I am given a system of equations (in which all equations are equal to zero) and I have to prove it has an infinite number of solutions. The augmented matrix looks like this: \begin{vmatrix}-1&-1&-1&|&0\\0&2&1&|&0\\2&4&3&|&0\end{vmatrix}

I was taught that I need to find the rank of the matrix, and in order to do that I reduce it to row-echelong form. So I perform row operations as follows:

r3= r1(2)+r3 and I'm left with

\begin{vmatrix}-1&-1&-1&|&0\\0&2&1&|&0\\0&2&1&|&0\end{vmatrix} Then I do r3= r1(2)+r3 again and I'm left with: \begin{vmatrix}-1&-1&-1&|&0\\0&2&1&|&0\\0&0&-1&|&0\end{vmatrix}

At this point I should look at what the number of independent rows is. And I see that there isn't any row of zeros-only, so the rank must be three.
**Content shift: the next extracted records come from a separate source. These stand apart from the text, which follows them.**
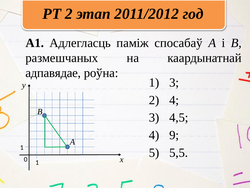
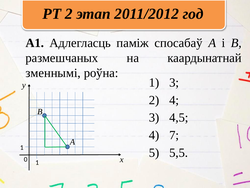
адпавядае: адпавядае -> зменнымі
9: 9 -> 7
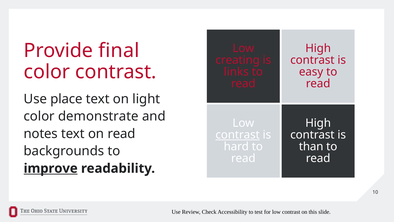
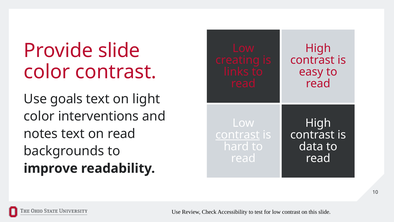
Provide final: final -> slide
place: place -> goals
demonstrate: demonstrate -> interventions
than: than -> data
improve underline: present -> none
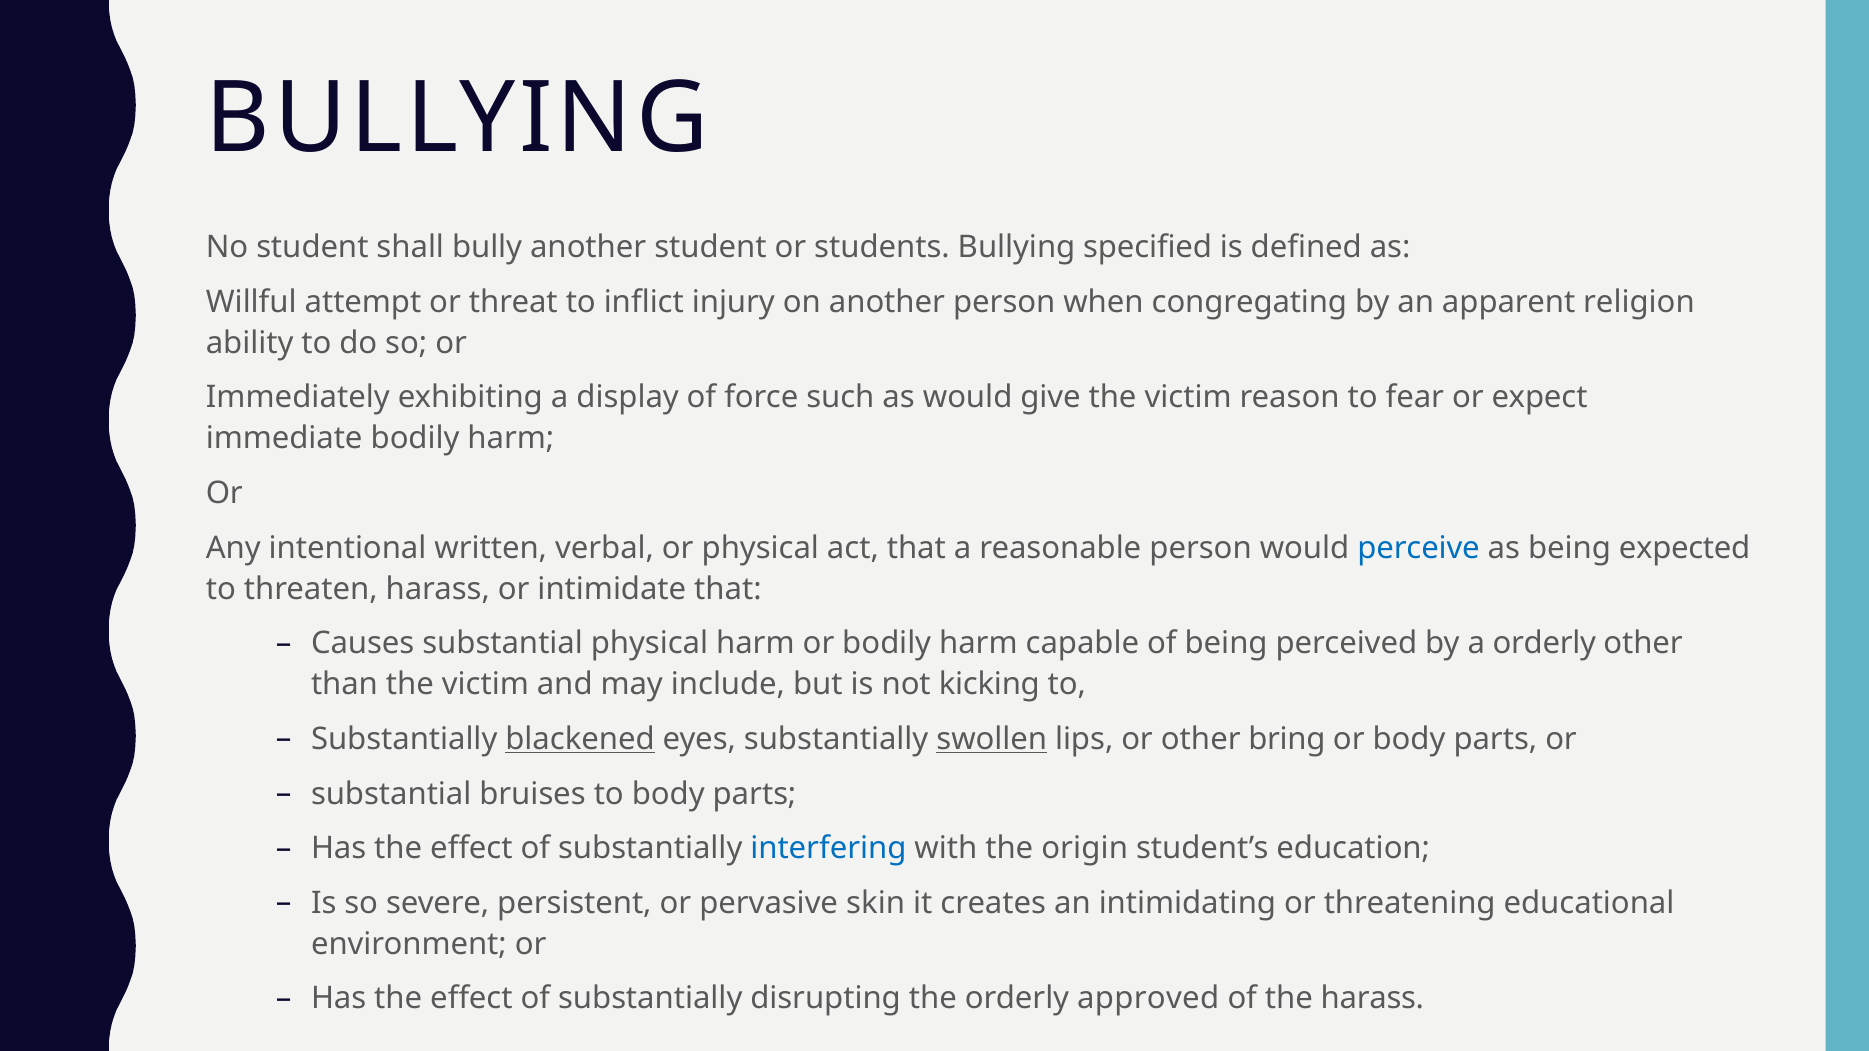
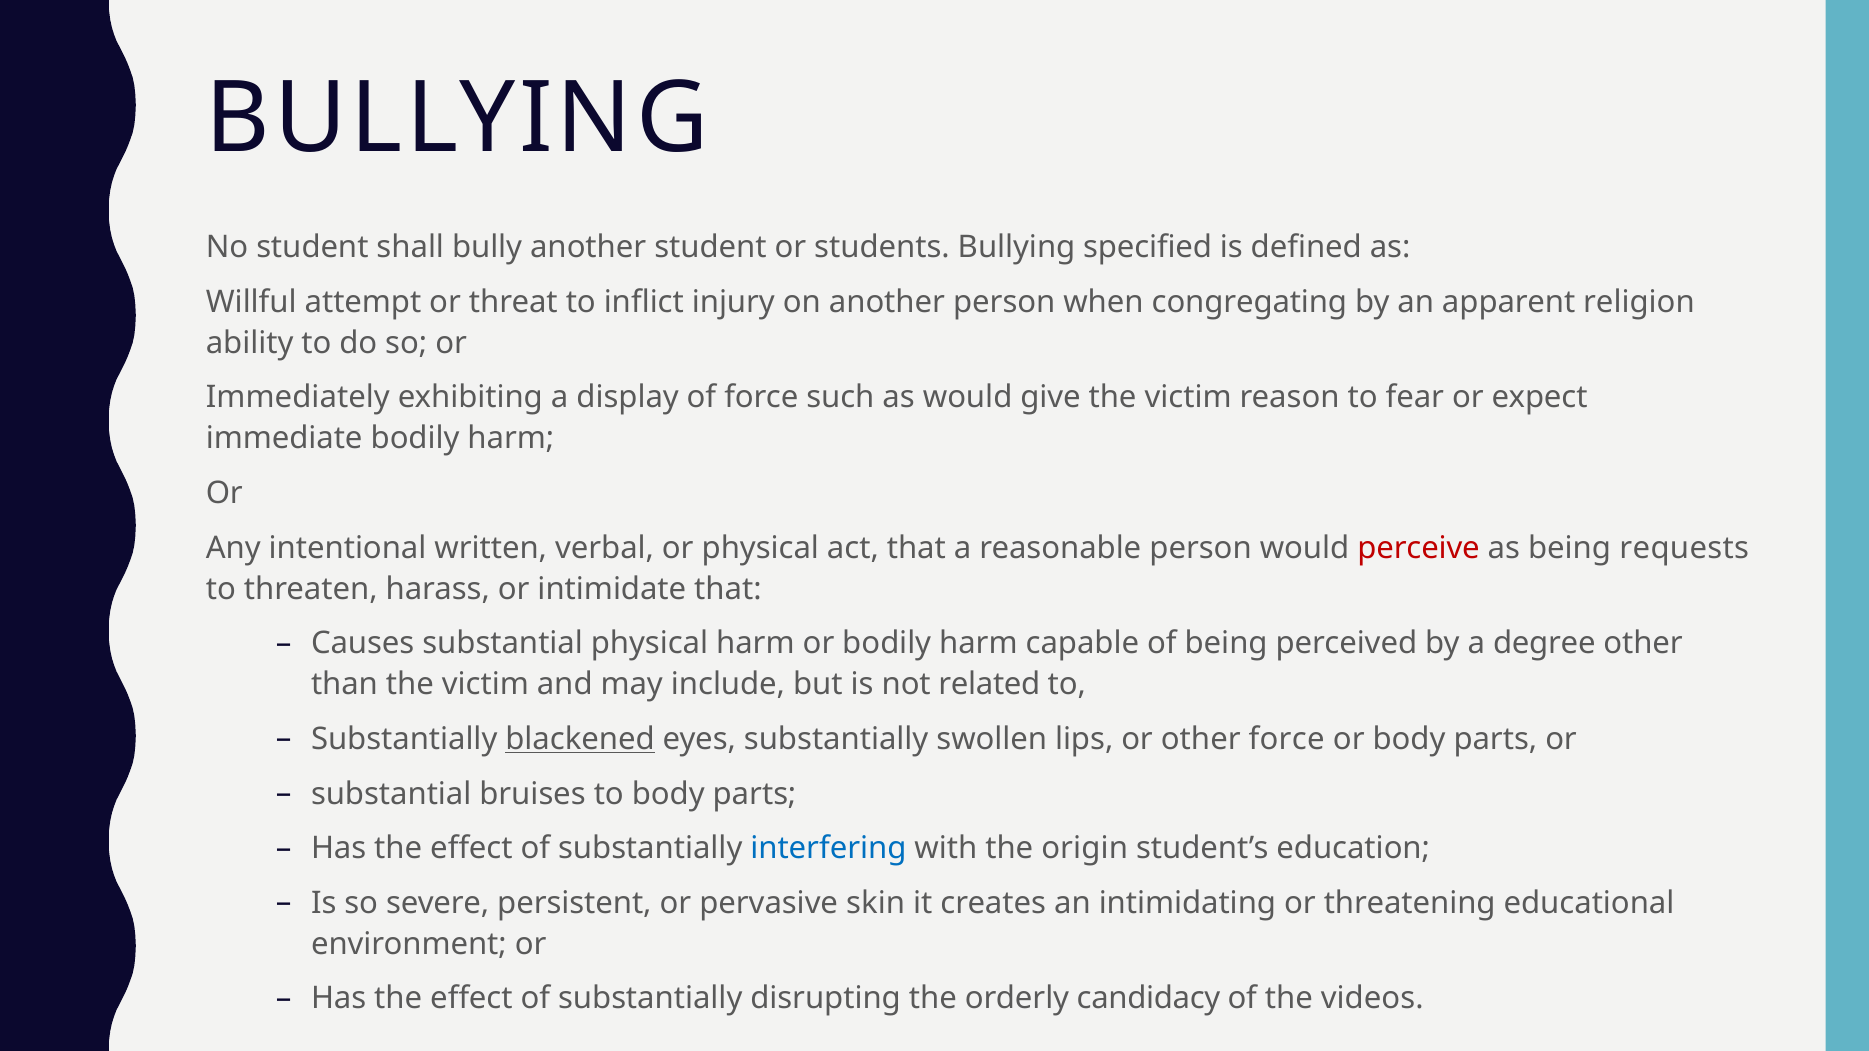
perceive colour: blue -> red
expected: expected -> requests
a orderly: orderly -> degree
kicking: kicking -> related
swollen underline: present -> none
other bring: bring -> force
approved: approved -> candidacy
the harass: harass -> videos
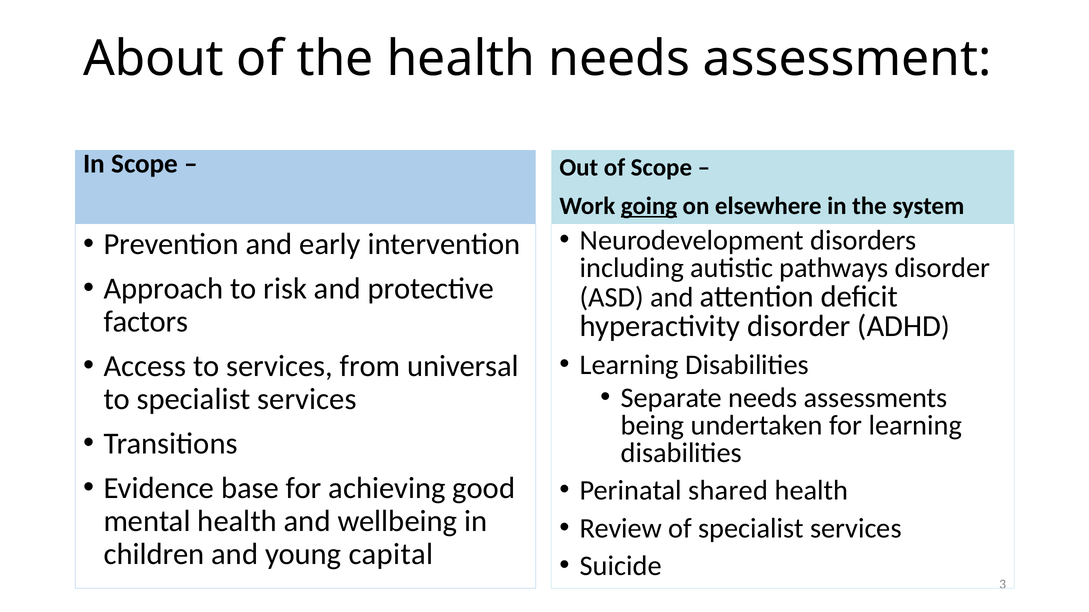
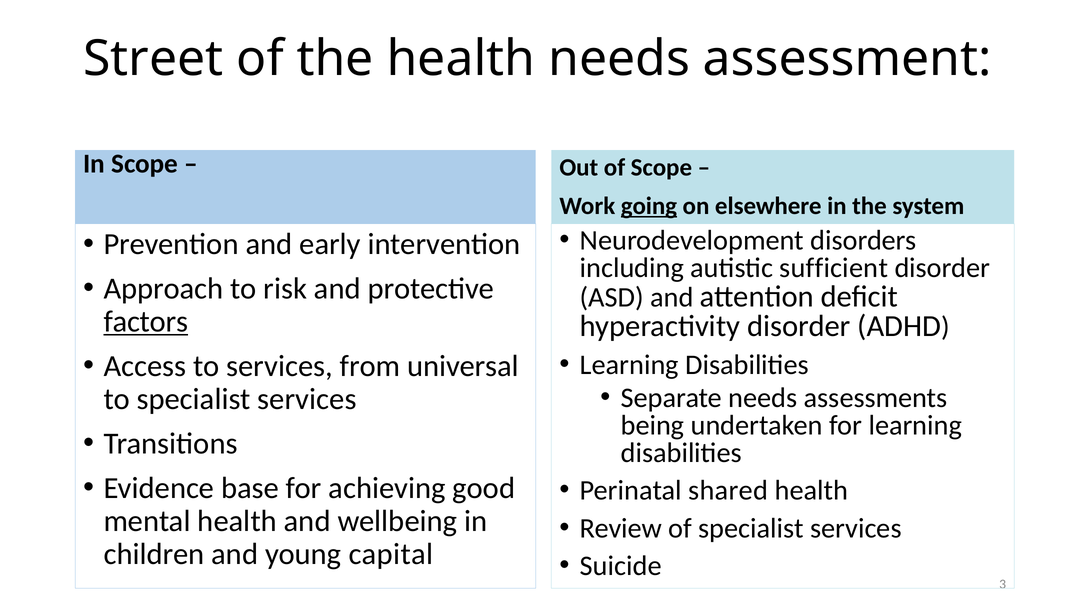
About: About -> Street
pathways: pathways -> sufficient
factors underline: none -> present
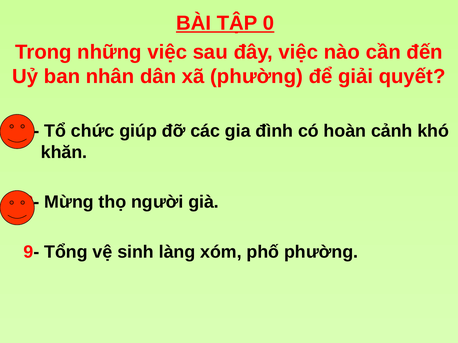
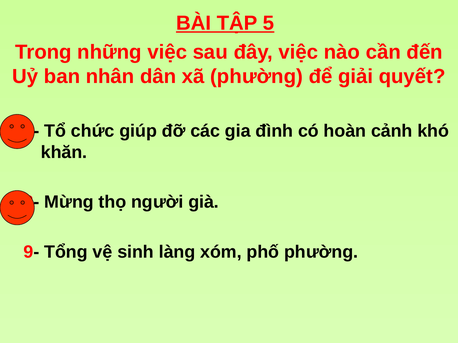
0: 0 -> 5
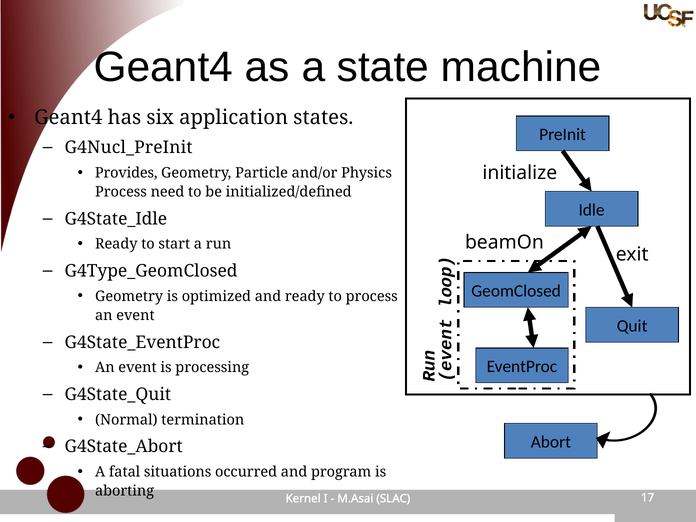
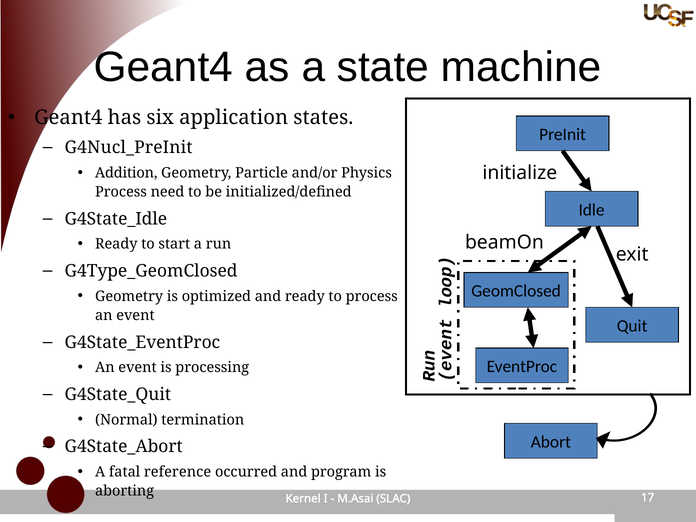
Provides: Provides -> Addition
situations: situations -> reference
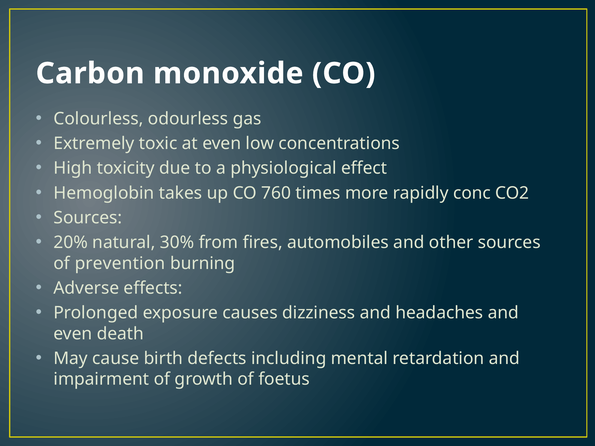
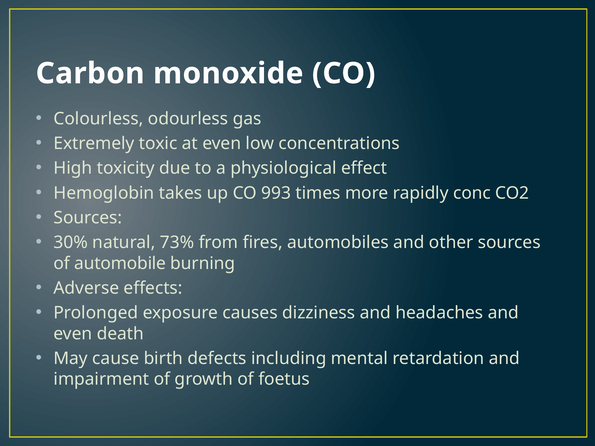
760: 760 -> 993
20%: 20% -> 30%
30%: 30% -> 73%
prevention: prevention -> automobile
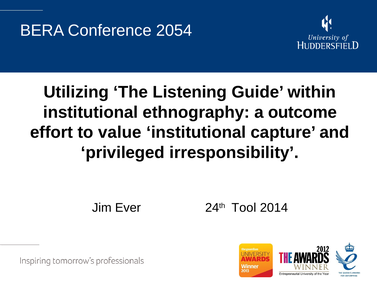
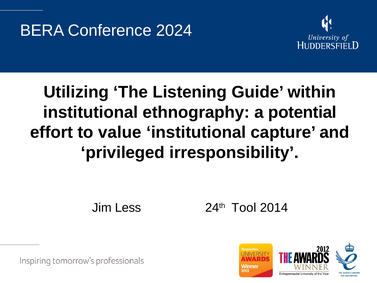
2054: 2054 -> 2024
outcome: outcome -> potential
Ever: Ever -> Less
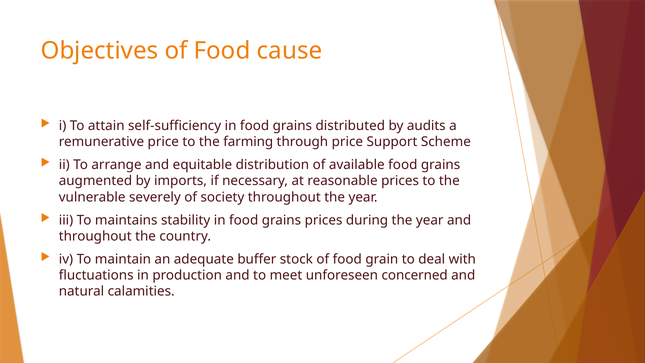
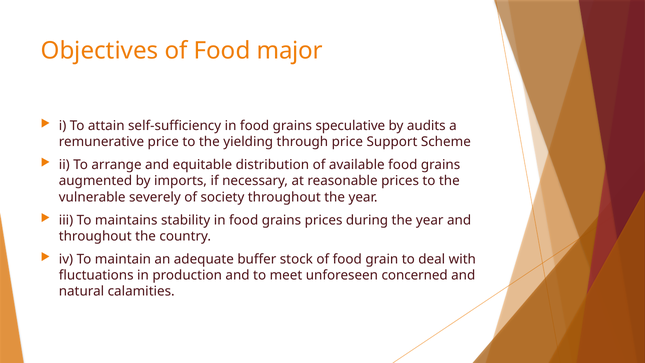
cause: cause -> major
distributed: distributed -> speculative
farming: farming -> yielding
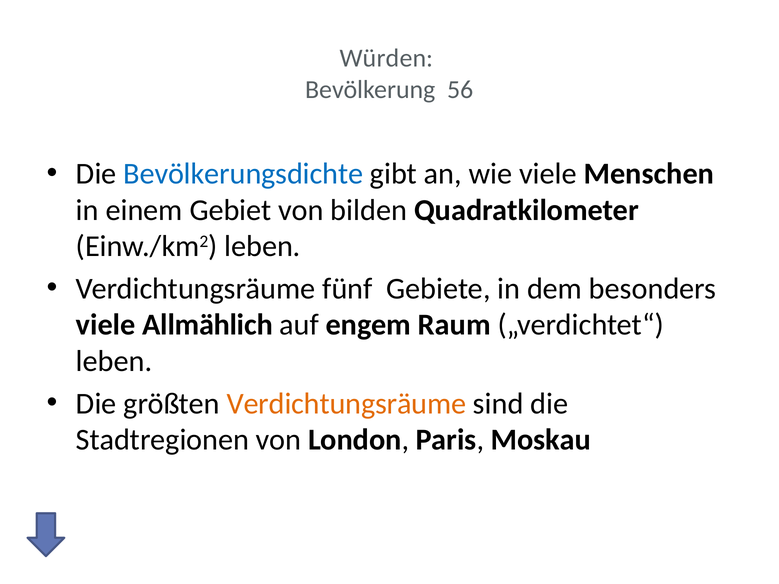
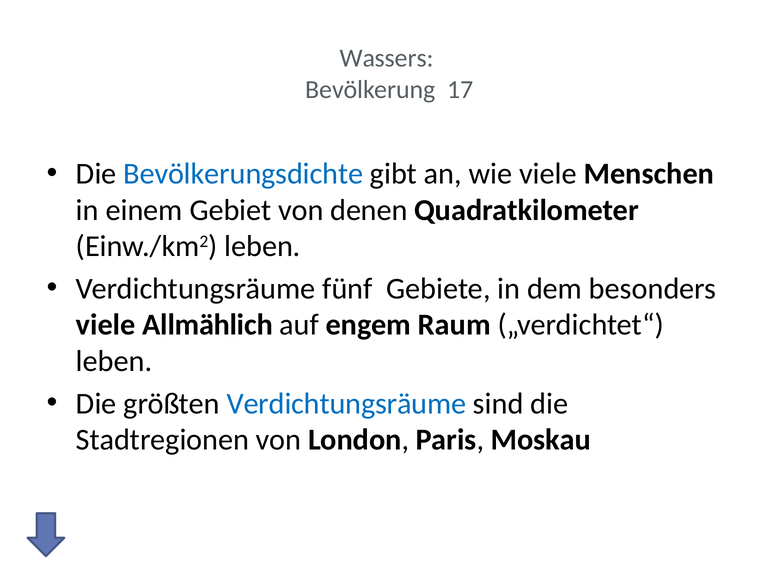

Yet when I use a calculator, I get that the rank is two. If the rank was indeed two, the system would have infinite solutions. What am I doing wrong?

Answer 1

Your mistake:

after

\begin{vmatrix}-1&-1&-1&|&0\\0&2&1&|&0\\0&2&1&|&0\end{vmatrix}

you should do $r3=r3-r2$ to get

\begin{vmatrix}-1&-1&-1&|&0\\0&2&1&|&0\\0&0&0&|&0\end{vmatrix}

If you did $r3=r1(2)+r3$, you would get

\begin{vmatrix}-1&-1&-1&|&0\\0&2&1&|&0\\ \color{red}{-2}&0&-1&|&0\end{vmatrix}, which doesn't help.

Answer 2

You performed the second row operation wrong. If you carry out the row operation $R_3=R_1\cdot 2 + R_3$ on the matrix

$$\begin{vmatrix}-1&-1&-1&|&0\\0&2&1&|&0\\0&2&1&|&0\end{vmatrix} $$

then you should end up with the matrix

$$\begin{vmatrix}-1&-1&-1&|&0\\0&2&1&|&0\\\color{red}{-2}&0&-1&|&0\end{vmatrix}$$

Not the matrix

$$\begin{vmatrix}-1&-1&-1&|&0\\0&2&1&|&0\\\color{red}{0}&0&-1&|&0\end{vmatrix}$$

This is just a simple arithmetic error. If you go back and do your calculations again, you will find a different echelon form and RREF, showing you that the rank is not $3$.

Answer 3

It's sometimes worth a few seconds looking for simple relationships between rows in such problems. Observe with your original matrix $2r_1+r_3=r_2$ so by inspection the rows are linearly dependent and the matrix cannot be rank 3.